1.  In view of the fact that the applicant did not continue with her civil action for damages against the hospital, and has not pursued any other legal proceedings, has she exhausted domestic remedies within the meaning of Article 35 § 1 of the Convention? If, as she contends, this action would have had no prospect of success, was there any other remedy available to her which could have provided redress for the complaints now raised before this Court?

2.  More particularly, could – or should – the applicant have brought a constitutional tort or a Convention action either from the outset or following the conclusion of proceedings in Kearney and/or Farrell? Or would such a claim have been statute-barred?

3.  Did the use of symphysiotomies amount to “ill-treatment” within the meaning of Article 3 of the Convention? If so, was the State under a positive obligation to protect women at risk of undergoing the procedure, and can it be said to have failed to take reasonable steps to do so?

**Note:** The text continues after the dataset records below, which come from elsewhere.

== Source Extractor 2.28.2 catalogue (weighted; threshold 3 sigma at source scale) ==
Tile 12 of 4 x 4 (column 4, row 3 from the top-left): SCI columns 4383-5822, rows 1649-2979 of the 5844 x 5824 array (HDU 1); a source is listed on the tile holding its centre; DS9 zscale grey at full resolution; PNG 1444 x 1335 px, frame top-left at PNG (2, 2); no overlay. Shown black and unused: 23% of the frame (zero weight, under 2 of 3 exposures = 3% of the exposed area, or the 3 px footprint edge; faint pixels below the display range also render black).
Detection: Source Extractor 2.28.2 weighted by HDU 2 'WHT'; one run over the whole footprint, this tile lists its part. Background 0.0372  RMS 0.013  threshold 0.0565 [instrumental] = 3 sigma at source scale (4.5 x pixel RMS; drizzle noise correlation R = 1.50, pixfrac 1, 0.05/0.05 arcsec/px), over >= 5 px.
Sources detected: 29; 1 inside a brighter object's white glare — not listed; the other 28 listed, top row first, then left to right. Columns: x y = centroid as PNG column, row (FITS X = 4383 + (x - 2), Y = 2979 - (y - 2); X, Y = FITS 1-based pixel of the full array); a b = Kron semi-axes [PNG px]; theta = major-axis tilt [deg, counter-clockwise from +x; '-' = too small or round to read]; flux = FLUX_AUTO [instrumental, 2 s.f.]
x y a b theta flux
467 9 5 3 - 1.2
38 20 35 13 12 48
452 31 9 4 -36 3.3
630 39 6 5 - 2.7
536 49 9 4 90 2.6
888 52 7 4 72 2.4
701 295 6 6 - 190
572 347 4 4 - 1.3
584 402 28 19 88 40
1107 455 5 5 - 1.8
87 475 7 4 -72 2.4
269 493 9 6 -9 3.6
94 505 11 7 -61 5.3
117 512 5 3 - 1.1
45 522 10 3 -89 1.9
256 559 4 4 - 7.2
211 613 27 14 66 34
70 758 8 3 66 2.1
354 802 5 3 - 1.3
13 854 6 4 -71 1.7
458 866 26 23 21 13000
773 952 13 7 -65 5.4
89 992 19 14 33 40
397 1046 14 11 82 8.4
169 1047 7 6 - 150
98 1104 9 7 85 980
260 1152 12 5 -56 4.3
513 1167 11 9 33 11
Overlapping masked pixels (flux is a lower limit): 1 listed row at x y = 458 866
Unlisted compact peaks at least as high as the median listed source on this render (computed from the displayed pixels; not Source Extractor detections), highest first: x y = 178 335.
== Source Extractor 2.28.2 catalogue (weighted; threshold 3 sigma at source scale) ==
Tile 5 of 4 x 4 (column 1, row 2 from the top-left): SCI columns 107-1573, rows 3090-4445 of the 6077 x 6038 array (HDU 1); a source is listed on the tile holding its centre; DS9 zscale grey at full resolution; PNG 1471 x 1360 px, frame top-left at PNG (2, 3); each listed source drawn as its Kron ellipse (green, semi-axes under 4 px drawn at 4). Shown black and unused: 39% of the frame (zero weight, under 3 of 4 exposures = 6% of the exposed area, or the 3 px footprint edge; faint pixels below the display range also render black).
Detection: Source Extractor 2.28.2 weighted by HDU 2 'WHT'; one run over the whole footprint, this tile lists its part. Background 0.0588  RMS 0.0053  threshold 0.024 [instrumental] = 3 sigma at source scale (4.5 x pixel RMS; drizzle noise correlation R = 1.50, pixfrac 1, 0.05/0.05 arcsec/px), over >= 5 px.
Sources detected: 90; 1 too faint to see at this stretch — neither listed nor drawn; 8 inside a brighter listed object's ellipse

4.  If the use of symphysiotomies amounted to “ill-treatment” within the meaning of Article 3, can the State be said to have satisfied its procedural obligation under that Article to conduct an effective and independent investigation into its use? Could such a duty arise in respect of a “credible assertion” of a breach of Article 8?

5.  Did the applicant have an effective domestic remedy for her complaints under Articles 3 and/or 8 of the Convention as required by Article 13 of the Convention?